Posted by Deborah Bigelow Crawford

Deborah Bigelow Crawford has more than 20 years of experience in business management and handles the operational and administrative functions of PM Solutions. Ms. Bigelow Crawford also serves as Co-CEO of the PM College®, PM Solutions' training division, where she is responsible for the fiscal management and quality assurance of all training and professional development programs. Prior to joining PM Solutions, she served as the Executive Director of the Project Management Institute (PMI), and was instrumental in providing the foundation and infrastructure for the exponential growth that the Institute has maintained over the last 10 years. In addition, she served as the Executive Director of the PMI Educational Foundation. Over the last decade, she has authored numerous articles in PM Network, Chief Project Officer, and Optimize magazines. Ms. Bigelow Crawford is also co-author of the book Project Management Essentials. She has presented a variety of papers as a speaker at international symposia and conferences, and is a member of the National Association of Female Executives and the Project Management Institute.

As a manager, you want to be good.  You want to feel like you are supporting your team … and making a difference.  You want your team to feel that they are growing both professionally and personally. You want to build that trusting relationship that all research points to as a “requirement.”  It certainly is not easy an easy task.  There are realistic constraints … time, budget, resources, and personalities … that prevent you from providing the coaching and support your team needs.  So what do you do?

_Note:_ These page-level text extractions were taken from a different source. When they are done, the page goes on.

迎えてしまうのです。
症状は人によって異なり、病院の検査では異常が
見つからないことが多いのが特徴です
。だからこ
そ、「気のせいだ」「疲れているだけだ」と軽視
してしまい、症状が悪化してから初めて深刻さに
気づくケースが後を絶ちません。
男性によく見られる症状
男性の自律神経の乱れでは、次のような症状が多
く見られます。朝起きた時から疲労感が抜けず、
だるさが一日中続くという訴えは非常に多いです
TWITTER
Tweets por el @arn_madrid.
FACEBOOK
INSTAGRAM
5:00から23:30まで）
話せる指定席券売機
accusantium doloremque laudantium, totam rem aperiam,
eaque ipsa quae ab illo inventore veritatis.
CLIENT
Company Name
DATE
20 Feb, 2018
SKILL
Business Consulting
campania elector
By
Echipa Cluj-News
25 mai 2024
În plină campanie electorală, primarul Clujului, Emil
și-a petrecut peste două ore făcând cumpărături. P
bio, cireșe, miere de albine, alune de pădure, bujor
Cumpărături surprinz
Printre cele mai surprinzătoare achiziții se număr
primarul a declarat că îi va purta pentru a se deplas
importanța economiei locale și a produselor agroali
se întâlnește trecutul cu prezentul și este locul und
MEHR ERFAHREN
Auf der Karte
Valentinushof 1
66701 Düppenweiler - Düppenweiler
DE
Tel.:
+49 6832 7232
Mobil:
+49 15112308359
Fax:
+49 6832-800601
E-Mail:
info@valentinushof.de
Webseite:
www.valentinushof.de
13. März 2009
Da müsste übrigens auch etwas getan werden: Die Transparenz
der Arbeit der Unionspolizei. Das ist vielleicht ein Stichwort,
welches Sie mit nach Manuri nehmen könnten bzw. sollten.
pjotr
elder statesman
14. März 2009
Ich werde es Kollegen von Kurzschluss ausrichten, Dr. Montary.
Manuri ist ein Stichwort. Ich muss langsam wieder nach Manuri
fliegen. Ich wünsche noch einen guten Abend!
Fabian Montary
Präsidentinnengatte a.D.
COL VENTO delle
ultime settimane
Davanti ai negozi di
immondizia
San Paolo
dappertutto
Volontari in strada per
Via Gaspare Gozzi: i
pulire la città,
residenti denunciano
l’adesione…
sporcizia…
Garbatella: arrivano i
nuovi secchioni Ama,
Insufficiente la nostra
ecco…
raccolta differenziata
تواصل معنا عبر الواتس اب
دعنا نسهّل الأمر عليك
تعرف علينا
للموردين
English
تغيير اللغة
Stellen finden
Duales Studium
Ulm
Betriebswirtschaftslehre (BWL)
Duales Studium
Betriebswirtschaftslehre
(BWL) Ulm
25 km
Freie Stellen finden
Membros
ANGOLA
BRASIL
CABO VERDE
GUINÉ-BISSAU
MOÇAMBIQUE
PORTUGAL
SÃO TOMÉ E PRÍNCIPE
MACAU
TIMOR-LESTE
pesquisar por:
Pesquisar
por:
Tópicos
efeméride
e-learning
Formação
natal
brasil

Sydney Finkelstein, in “Why a One-Size-Fits-All Approach to Employee Development Doesn’t Work” (March 5, 2019 in the Harvard Business Review online), states you should personalize your coaching, support, and teaching effort by organizing developmental information about your employees in a spreadsheet week by week and month by month.  At the end of each week, take 15 minutes to write down the steps you’ve taken to support team members.  Note any patterns you see developing and find a few minutes to discuss with your team individually.  You need to let them know that you know what success looks like for them, and what exactly they need to do to improve.  And you then need to provide them with the professional development they need.

HBR also has a new product called HBR Guide to Your Professional Growth that encourages you to be your own “coach.”  It is their belief that the days of HR-sponsored development plans are over, and that the employee is responsible for managing his or her own career and pushing him or herself to the next level.  The one thing both points of view have in common is that whether it is you as a manager or you as an employee, you must make time and take responsibility to do this.

I am somewhere in the middle.  As a past and current manager, I probably lean more toward a more customized approach, but my reality is that time and budget are constraints.  However, there are lots of channels to recognize, discuss, and provide coaching to your team and, for me, I know it would not be that structured.  The weekly structuring makes it seem too daunting, but I do like the idea of ensuring that you “jot down” thoughts and observations on the employee and then find time each quarter to discuss them.  Bottom line is to build great teams you need to focus on a few critical habits and make them a part of your everyday behavior; inspire your team; give them clarity of purpose; insure they have the proper skills; and give them an appropriate level of autonomy. You also need to identify and close gaps within your team.  If you are able to do this, you just might be able to develop and sustain strong, trusting relationships … the core of every great team!

julie moore says:

Great article. You delivered a good message by your own experience.